§ DOCUMENT TEXT
News

More Prayer than Protests

Conservative groups were less interested in recent tea party protests than a U.S. District Court decision that the National Day of Prayer is unconstitutional.

Christianity Today April 23, 2010

Political Advocacy Tracker is a roundup of what Christian activist organizations have been talking about over the last week.

Conservatives Ignore Protests

Turn on MSNBC, CNN, or Fox News, and you’re bound to see coverage of recent tea party protests and pro-gun rallies. But click on your favorite Christian conservative group’s blog or open its newsletter and you will more likely read about the National Day of Prayer than the nascent protest movement.

For conservative groups, the tea party is, at best, an movement that overlaps with their agenda. At worst, it is competition for the grassroots of the conservative movement in America. Either way, conservative groups responded to last week’s events with noticeable silence.

Indeed, the only groups to discuss the protests of the past week were those who had the least in common with the movement.

Heidi Unruh of Evangelicals for Social Action said that watching the coverage of the protests made her react with anger, curiosity, and fear. Unruh hoped, however, that we could “get beyond knee-jerk reactions to a thoughtful, faith-full response.”

This does not mean that Unruh found the arguments behind the tea party persuasive.

“If you think that lifting those in poverty or confronting lingering racial inequities should be a government priority, the good news is that the tea party movement has just delivered this administration a grade of ‘A,'” said Unruh. “The bad news is that they want to overthrow the grading system.”

Jim Wallis, president of Sojourners, was most concerned with second-amendment protests that occurred April 19, the anniversary of three historic events: the start of the Revolutionary War; the ATF conflict with the Branch Davidian compound in Waco, Texas; and the Oklahoma City bombing.

“It’s time we make it clear that different views of the role of government are legitimate and essential to a robust democratic discourse; but the hateful and even violent rhetoric that has been employed in the past, and is now having a resurgence again, is dangerous and destructive and should be renounced and rejected by people of faith and good will across the political spectrum,” said Wallis.

Conservatives also saw a threat in the events of last week, but it was from a court, not protesters. U.S. District Court Judge Barbara Crabb ruled in favor of the Freedom From Religion Foundation, which argued that the National Day of Prayer was an unconstitutional establishment of religion. The National Day of Prayer has been a federally recognized date since 1952.

“Contrary to her opinion, this ruling does not promote freedom, it crushes it. Americans pray voluntarily. And exercising that right together, as a willing nation, is exactly what the Founding Fathers intended,” said Family Research Council (FRC) president Tony Perkins. “To imply otherwise is to suggest that the Constitution is unconstitutional. Religion cannot be banned in America because it was never imposed—not by the Founding Fathers, and certainly not by the National Day of Prayer.”

The FRC called for the impeachment of Crabb and for more prayer for the country.

§ DATA FOR ANALYSIS
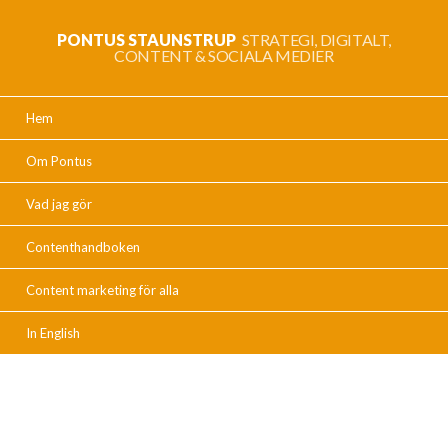
PONTUS STAUNSTRUP
STRATEGI, DIGITALT,
CONTENT & SOCIALA MEDIER
Hem
Om Pontus
Vad jag gör
Contenthandboken
Content marketing för alla
In English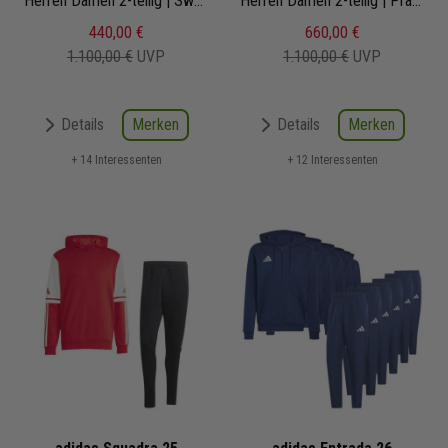
Herren Damen 2-teilig | Sweat Hoody Jogginghose | Jogginganzug Satz
Herren Damen 2-teilig | Präsentationsjacke Präsentationshose
440,00 €
660,00 €
1.100,00 €
UVP
1.100,00 €
UVP
Merken
Merken
Details
Details
+ 14 Interessenten
+ 12 Interessenten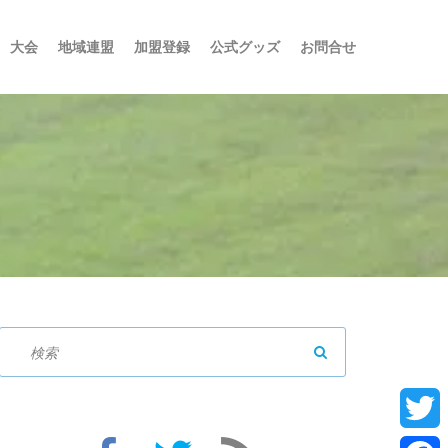
大会
地域連盟
加盟登録
公式グッズ
お問合せ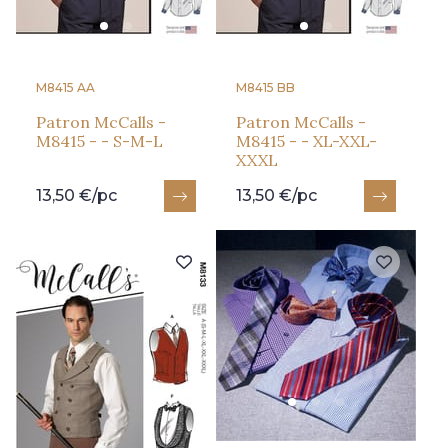
M8415 AA
M8415 BB
Patron McCalls -
Patron McCalls -
M8415 - - S-M-L
M8415 - - XL-XXL-
XXXL
13,50 €/pc
13,50 €/pc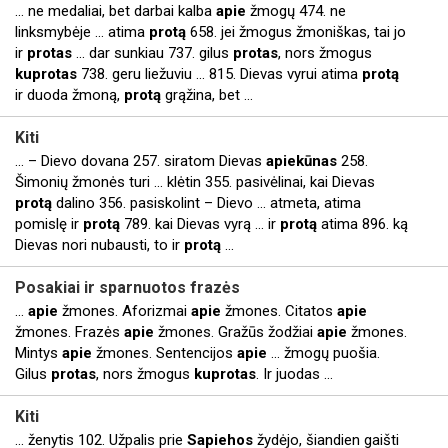
... ne medaliai, bet darbai kalba
apie
žmogų 474. ne
linksmybėje ... atima
protą
658. jei žmogus žmoniškas, tai jo
ir
protas
... dar sunkiau 737. gilus
protas
, nors žmogus
kuprotas
738. geru liežuviu ... 815. Dievas vyrui atima
protą
ir duoda žmoną,
protą
grąžina, bet ...
Kiti
... – Dievo dovana 257. siratom Dievas
apiekūnas
258.
Šimonių žmonės turi ... klėtin 355. pasivėlinai, kai Dievas
protą
dalino 356. pasiskolint – Dievo ... atmeta, atima
pomislę ir
protą
789. kai Dievas vyrą ... ir
protą
atima 896. ką
Dievas nori nubausti, to ir
protą
...
Posakiai ir sparnuotos frazės
...
apie
žmones. Aforizmai
apie
žmones. Citatos
apie
žmones. Frazės
apie
žmones. Gražūs žodžiai
apie
žmones.
Mintys
apie
žmones. Sentencijos
apie
... žmogų puošia.
Gilus
protas
, nors žmogus
kuprotas
. Ir juodas ...
Kiti
... ženytis 102. Užpalis prie
Sapiehos
žydėjo, šiandien gaišti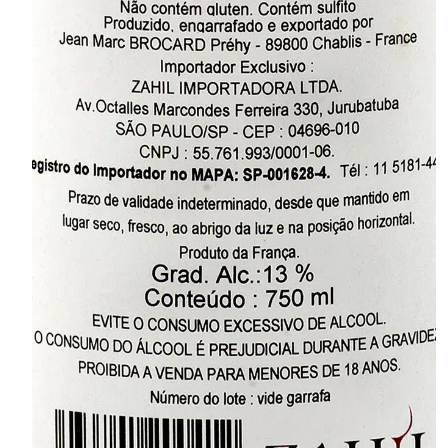
Borgonha
UVA
100% Chardonnay
CORPO
Encorpado
AMADURECIMENTO
14 Meses Sobre Lias
TEOR ALCOÓLICO
13.5%
SUGESTÃO DE
GUARDA
8 a 10 anos
VOLUME
750ml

§ WORK ORDER A
List the historic events whose anniversary falls on April 19, according to the advocacy tracker article.
§ WORK ORDER B
Reproduce the passage of the advocacy tracker article starting with "Political Advocacy Tracker" and going on through "nascent protest movement.".

§ RESPONSE A
- The start of the Revolutionary War
- The ATF conflict with the Branch Davidian compound in Waco, Texas
- The Oklahoma City bombing

§ RESPONSE B
Political Advocacy Tracker is a roundup of what Christian activist organizations have been talking about over the last week.

Conservatives Ignore Protests

Turn on MSNBC, CNN, or Fox News, and you’re bound to see coverage of recent tea party protests and pro-gun rallies. But click on your favorite Christian conservative group’s blog or open its newsletter and you will more likely read about the National Day of Prayer than the nascent protest movement.